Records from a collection
______________________________
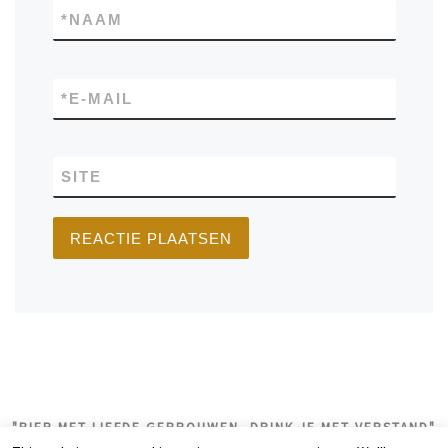
*
NAAM
*
E-MAIL
SITE
"BIER MET LIEFDE GEBROUWEN, DRINK JE MET VERSTAND"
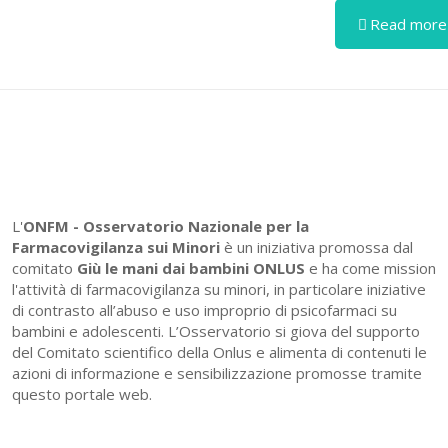
Read more
L'
ONFM -
Osservatorio Nazionale per la
Farmacovigilanza sui Minori
è un iniziativa promossa dal
comitato
Giù le mani dai bambini ONLUS
e ha come mission
l'attività di farmacovigilanza su minori, in particolare iniziative
di contrasto all’abuso e uso improprio di psicofarmaci su
bambini e adolescenti. L’Osservatorio si giova del supporto
del Comitato scientifico della Onlus e alimenta di contenuti le
azioni di informazione e sensibilizzazione promosse tramite
questo portale web.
______________________________
Goal of the exercise
Where a line above holds the string "bambini", show that line.

Solution
Giù le mani dai bambini ONLUS
bambini e adolescenti. L’Osservatorio si giova del supporto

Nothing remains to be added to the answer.